**EXERCISE BRIEF:**
How do the lines below between the ones holding "is a micrograph" and "cells exhibit moderate", inclusive, read? Give them again exactly, with no other lines.

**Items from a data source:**
══════
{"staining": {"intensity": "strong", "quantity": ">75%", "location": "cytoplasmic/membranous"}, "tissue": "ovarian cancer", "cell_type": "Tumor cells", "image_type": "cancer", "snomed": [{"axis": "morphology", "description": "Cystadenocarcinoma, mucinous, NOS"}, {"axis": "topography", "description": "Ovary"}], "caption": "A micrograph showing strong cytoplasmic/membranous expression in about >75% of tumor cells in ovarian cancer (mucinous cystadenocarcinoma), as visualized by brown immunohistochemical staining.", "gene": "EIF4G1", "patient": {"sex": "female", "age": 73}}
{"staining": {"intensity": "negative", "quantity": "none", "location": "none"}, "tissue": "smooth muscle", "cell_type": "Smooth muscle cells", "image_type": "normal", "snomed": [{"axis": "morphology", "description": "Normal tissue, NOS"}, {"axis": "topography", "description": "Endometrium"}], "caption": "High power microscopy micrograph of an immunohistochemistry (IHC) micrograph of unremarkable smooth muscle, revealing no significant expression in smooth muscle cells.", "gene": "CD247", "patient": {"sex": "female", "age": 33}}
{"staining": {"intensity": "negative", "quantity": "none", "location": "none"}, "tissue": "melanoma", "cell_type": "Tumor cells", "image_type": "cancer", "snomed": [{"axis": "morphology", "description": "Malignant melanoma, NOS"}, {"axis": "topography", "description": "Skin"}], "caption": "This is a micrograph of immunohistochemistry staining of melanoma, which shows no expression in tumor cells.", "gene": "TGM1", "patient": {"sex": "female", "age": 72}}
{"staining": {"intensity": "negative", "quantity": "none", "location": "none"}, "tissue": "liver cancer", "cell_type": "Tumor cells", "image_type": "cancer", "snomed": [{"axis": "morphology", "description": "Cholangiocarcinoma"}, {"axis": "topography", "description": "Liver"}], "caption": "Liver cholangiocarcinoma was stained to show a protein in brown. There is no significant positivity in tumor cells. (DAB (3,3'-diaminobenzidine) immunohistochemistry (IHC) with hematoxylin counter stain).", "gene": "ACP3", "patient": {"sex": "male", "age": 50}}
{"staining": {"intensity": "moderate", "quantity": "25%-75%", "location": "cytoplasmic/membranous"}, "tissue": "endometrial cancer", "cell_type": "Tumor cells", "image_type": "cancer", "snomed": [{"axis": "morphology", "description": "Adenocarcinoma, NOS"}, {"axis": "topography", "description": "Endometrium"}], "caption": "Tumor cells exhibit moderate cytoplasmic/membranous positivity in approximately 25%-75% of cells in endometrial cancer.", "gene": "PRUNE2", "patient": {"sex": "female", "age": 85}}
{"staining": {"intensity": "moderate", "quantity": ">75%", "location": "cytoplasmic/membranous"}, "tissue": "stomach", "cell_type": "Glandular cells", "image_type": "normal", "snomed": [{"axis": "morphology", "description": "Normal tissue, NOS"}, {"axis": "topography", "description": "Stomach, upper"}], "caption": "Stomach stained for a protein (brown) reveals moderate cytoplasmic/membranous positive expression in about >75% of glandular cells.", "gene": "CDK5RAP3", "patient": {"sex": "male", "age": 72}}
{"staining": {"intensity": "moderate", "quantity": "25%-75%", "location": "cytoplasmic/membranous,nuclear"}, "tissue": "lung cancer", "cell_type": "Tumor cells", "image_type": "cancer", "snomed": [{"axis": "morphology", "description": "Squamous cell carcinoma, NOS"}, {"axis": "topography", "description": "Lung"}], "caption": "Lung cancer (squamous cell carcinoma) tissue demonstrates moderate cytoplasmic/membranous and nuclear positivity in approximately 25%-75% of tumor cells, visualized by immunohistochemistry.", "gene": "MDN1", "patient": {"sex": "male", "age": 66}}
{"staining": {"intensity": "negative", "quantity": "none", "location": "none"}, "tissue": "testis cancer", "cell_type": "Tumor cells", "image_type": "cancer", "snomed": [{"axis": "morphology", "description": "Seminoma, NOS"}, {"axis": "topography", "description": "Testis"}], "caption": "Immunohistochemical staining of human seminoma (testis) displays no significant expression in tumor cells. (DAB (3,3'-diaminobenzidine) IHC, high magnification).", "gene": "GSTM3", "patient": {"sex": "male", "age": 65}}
══════
**RESULT OF THIS TASK:**
{"staining": {"intensity": "negative", "quantity": "none", "location": "none"}, "tissue": "melanoma", "cell_type": "Tumor cells", "image_type": "cancer", "snomed": [{"axis": "morphology", "description": "Malignant melanoma, NOS"}, {"axis": "topography", "description": "Skin"}], "caption": "This is a micrograph of immunohistochemistry staining of melanoma, which shows no expression in tumor cells.", "gene": "TGM1", "patient": {"sex": "female", "age": 72}}
{"staining": {"intensity": "negative", "quantity": "none", "location": "none"}, "tissue": "liver cancer", "cell_type": "Tumor cells", "image_type": "cancer", "snomed": [{"axis": "morphology", "description": "Cholangiocarcinoma"}, {"axis": "topography", "description": "Liver"}], "caption": "Liver cholangiocarcinoma was stained to show a protein in brown. There is no significant positivity in tumor cells. (DAB (3,3'-diaminobenzidine) immunohistochemistry (IHC) with hematoxylin counter stain).", "gene": "ACP3", "patient": {"sex": "male", "age": 50}}
{"staining": {"intensity": "moderate", "quantity": "25%-75%", "location": "cytoplasmic/membranous"}, "tissue": "endometrial cancer", "cell_type": "Tumor cells", "image_type": "cancer", "snomed": [{"axis": "morphology", "description": "Adenocarcinoma, NOS"}, {"axis": "topography", "description": "Endometrium"}], "caption": "Tumor cells exhibit moderate cytoplasmic/membranous positivity in approximately 25%-75% of cells in endometrial cancer.", "gene": "PRUNE2", "patient": {"sex": "female", "age": 85}}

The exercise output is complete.